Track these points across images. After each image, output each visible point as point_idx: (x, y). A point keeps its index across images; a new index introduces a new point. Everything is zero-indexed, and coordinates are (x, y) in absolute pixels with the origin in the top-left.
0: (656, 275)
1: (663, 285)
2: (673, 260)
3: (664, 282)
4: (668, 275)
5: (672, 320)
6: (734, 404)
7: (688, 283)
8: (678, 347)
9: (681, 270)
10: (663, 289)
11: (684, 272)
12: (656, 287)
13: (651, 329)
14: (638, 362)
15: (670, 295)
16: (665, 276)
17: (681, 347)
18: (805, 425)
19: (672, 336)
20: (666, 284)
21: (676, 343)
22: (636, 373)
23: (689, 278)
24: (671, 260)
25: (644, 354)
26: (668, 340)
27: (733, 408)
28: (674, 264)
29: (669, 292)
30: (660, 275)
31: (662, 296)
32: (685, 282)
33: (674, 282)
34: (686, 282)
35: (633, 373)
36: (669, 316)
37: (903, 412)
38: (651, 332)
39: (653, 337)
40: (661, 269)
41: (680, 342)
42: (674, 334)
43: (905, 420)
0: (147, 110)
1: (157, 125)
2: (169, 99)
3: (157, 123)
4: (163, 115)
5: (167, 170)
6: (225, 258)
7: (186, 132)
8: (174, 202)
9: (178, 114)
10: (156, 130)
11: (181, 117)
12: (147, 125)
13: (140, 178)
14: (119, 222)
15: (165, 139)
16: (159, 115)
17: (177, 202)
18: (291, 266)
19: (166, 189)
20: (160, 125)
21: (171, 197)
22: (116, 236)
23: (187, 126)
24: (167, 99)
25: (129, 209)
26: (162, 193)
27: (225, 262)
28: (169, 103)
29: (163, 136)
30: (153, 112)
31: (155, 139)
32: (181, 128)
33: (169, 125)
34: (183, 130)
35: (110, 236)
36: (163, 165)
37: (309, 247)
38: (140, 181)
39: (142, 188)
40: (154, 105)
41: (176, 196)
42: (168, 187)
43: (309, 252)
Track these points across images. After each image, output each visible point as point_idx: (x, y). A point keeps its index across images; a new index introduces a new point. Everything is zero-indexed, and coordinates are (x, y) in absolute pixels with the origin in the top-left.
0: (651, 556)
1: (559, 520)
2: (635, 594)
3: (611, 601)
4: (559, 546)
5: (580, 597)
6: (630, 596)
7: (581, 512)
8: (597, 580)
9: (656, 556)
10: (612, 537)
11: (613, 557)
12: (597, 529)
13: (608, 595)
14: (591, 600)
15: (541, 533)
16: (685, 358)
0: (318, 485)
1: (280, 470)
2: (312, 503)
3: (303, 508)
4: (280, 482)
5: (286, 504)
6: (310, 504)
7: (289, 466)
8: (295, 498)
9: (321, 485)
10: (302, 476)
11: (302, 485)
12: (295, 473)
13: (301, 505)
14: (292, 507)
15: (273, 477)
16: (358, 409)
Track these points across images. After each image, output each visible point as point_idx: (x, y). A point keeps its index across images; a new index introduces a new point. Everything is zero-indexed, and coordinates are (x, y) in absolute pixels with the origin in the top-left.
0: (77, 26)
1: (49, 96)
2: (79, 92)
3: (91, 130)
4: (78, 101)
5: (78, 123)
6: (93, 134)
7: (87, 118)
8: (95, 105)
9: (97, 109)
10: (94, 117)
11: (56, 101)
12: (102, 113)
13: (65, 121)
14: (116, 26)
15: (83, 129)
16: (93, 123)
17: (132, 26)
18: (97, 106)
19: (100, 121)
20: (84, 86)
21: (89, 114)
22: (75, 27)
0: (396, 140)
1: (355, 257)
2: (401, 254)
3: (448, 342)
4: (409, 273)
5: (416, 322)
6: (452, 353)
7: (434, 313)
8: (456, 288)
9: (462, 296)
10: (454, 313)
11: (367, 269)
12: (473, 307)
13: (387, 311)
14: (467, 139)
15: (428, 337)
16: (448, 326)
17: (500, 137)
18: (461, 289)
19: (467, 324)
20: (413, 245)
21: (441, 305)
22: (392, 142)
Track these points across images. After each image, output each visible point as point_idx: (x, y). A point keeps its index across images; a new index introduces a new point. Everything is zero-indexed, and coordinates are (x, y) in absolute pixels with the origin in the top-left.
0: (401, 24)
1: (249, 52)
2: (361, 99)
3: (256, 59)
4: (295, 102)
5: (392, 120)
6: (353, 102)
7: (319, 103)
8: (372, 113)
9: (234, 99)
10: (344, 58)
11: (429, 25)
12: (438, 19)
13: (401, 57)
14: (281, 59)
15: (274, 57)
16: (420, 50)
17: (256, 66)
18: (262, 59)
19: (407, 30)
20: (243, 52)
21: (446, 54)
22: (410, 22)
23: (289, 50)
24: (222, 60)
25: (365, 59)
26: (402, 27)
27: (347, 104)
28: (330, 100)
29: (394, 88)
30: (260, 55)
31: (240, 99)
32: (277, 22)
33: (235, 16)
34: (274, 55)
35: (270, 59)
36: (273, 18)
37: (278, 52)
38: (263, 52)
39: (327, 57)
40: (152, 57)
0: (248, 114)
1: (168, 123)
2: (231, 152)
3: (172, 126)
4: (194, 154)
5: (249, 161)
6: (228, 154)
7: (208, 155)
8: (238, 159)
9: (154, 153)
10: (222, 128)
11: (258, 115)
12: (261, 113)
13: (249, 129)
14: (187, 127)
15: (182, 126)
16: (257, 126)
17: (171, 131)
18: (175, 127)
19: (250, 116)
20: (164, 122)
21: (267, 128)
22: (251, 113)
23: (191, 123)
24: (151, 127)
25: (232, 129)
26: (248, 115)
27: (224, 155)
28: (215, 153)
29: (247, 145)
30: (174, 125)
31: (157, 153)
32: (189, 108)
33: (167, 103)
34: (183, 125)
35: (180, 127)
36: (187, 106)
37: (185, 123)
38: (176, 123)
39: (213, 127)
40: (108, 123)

......

What you have to do:
All the records, as written, must be given again.

Answer:
Track these points across images. After each image, output each visible point as point_idx: (x, y). A point keeps its index across images; a new index introduces a new point. Everything is zero-indexed, and coordinates are (x, y) in absolute pixels with the origin in the top-left.
0: (656, 275)
1: (663, 285)
2: (673, 260)
3: (664, 282)
4: (668, 275)
5: (672, 320)
6: (734, 404)
7: (688, 283)
8: (678, 347)
9: (681, 270)
10: (663, 289)
11: (684, 272)
12: (656, 287)
13: (651, 329)
14: (638, 362)
15: (670, 295)
16: (665, 276)
17: (681, 347)
18: (805, 425)
19: (672, 336)
20: (666, 284)
21: (676, 343)
22: (636, 373)
23: (689, 278)
24: (671, 260)
25: (644, 354)
26: (668, 340)
27: (733, 408)
28: (674, 264)
29: (669, 292)
30: (660, 275)
31: (662, 296)
32: (685, 282)
33: (674, 282)
34: (686, 282)
35: (633, 373)
36: (669, 316)
37: (903, 412)
38: (651, 332)
39: (653, 337)
40: (661, 269)
41: (680, 342)
42: (674, 334)
43: (905, 420)
0: (147, 110)
1: (157, 125)
2: (169, 99)
3: (157, 123)
4: (163, 115)
5: (167, 170)
6: (225, 258)
7: (186, 132)
8: (174, 202)
9: (178, 114)
10: (156, 130)
11: (181, 117)
12: (147, 125)
13: (140, 178)
14: (119, 222)
15: (165, 139)
16: (159, 115)
17: (177, 202)
18: (291, 266)
19: (166, 189)
20: (160, 125)
21: (171, 197)
22: (116, 236)
23: (187, 126)
24: (167, 99)
25: (129, 209)
26: (162, 193)
27: (225, 262)
28: (169, 103)
29: (163, 136)
30: (153, 112)
31: (155, 139)
32: (181, 128)
33: (169, 125)
34: (183, 130)
35: (110, 236)
36: (163, 165)
37: (309, 247)
38: (140, 181)
39: (142, 188)
40: (154, 105)
41: (176, 196)
42: (168, 187)
43: (309, 252)
Track these points across images. After each image, output each visible point as point_idx: (x, y). A point keeps its index across images; a new index introduces a new point. Everything is zero-indexed, and coordinates are (x, y) in absolute pixels with the origin in the top-left.
0: (651, 556)
1: (559, 520)
2: (635, 594)
3: (611, 601)
4: (559, 546)
5: (580, 597)
6: (630, 596)
7: (581, 512)
8: (597, 580)
9: (656, 556)
10: (612, 537)
11: (613, 557)
12: (597, 529)
13: (608, 595)
14: (591, 600)
15: (541, 533)
16: (685, 358)
0: (318, 485)
1: (280, 470)
2: (312, 503)
3: (303, 508)
4: (280, 482)
5: (286, 504)
6: (310, 504)
7: (289, 466)
8: (295, 498)
9: (321, 485)
10: (302, 476)
11: (302, 485)
12: (295, 473)
13: (301, 505)
14: (292, 507)
15: (273, 477)
16: (358, 409)
Track these points across images. After each image, output each visible point as point_idx: (x, y). A point keeps its index across images; a new index introduces a new point. Everything is zero-indexed, and coordinates are (x, y) in absolute pixels with the origin in the top-left.
0: (77, 26)
1: (49, 96)
2: (79, 92)
3: (91, 130)
4: (78, 101)
5: (78, 123)
6: (93, 134)
7: (87, 118)
8: (95, 105)
9: (97, 109)
10: (94, 117)
11: (56, 101)
12: (102, 113)
13: (65, 121)
14: (116, 26)
15: (83, 129)
16: (93, 123)
17: (132, 26)
18: (97, 106)
19: (100, 121)
20: (84, 86)
21: (89, 114)
22: (75, 27)
0: (396, 140)
1: (355, 257)
2: (401, 254)
3: (448, 342)
4: (409, 273)
5: (416, 322)
6: (452, 353)
7: (434, 313)
8: (456, 288)
9: (462, 296)
10: (454, 313)
11: (367, 269)
12: (473, 307)
13: (387, 311)
14: (467, 139)
15: (428, 337)
16: (448, 326)
17: (500, 137)
18: (461, 289)
19: (467, 324)
20: (413, 245)
21: (441, 305)
22: (392, 142)
Track these points across images. After each image, output each visible point as point_idx: (x, y). A point keeps its index across images; a new index introduces a new point. Everything is zero-indexed, and coordinates are (x, y) in absolute pixels with the origin in the top-left.
0: (401, 24)
1: (249, 52)
2: (361, 99)
3: (256, 59)
4: (295, 102)
5: (392, 120)
6: (353, 102)
7: (319, 103)
8: (372, 113)
9: (234, 99)
10: (344, 58)
11: (429, 25)
12: (438, 19)
13: (401, 57)
14: (281, 59)
15: (274, 57)
16: (420, 50)
17: (256, 66)
18: (262, 59)
19: (407, 30)
20: (243, 52)
21: (446, 54)
22: (410, 22)
23: (289, 50)
24: (222, 60)
25: (365, 59)
26: (402, 27)
27: (347, 104)
28: (330, 100)
29: (394, 88)
30: (260, 55)
31: (240, 99)
32: (277, 22)
33: (235, 16)
34: (274, 55)
35: (270, 59)
36: (273, 18)
37: (278, 52)
38: (263, 52)
39: (327, 57)
40: (152, 57)
0: (248, 114)
1: (168, 123)
2: (231, 152)
3: (172, 126)
4: (194, 154)
5: (249, 161)
6: (228, 154)
7: (208, 155)
8: (238, 159)
9: (154, 153)
10: (222, 128)
11: (258, 115)
12: (261, 113)
13: (249, 129)
14: (187, 127)
15: (182, 126)
16: (257, 126)
17: (171, 131)
18: (175, 127)
19: (250, 116)
20: (164, 122)
21: (267, 128)
22: (251, 113)
23: (191, 123)
24: (151, 127)
25: (232, 129)
26: (248, 115)
27: (224, 155)
28: (215, 153)
29: (247, 145)
30: (174, 125)
31: (157, 153)
32: (189, 108)
33: (167, 103)
34: (183, 125)
35: (180, 127)
36: (187, 106)
37: (185, 123)
38: (176, 123)
39: (213, 127)
40: (108, 123)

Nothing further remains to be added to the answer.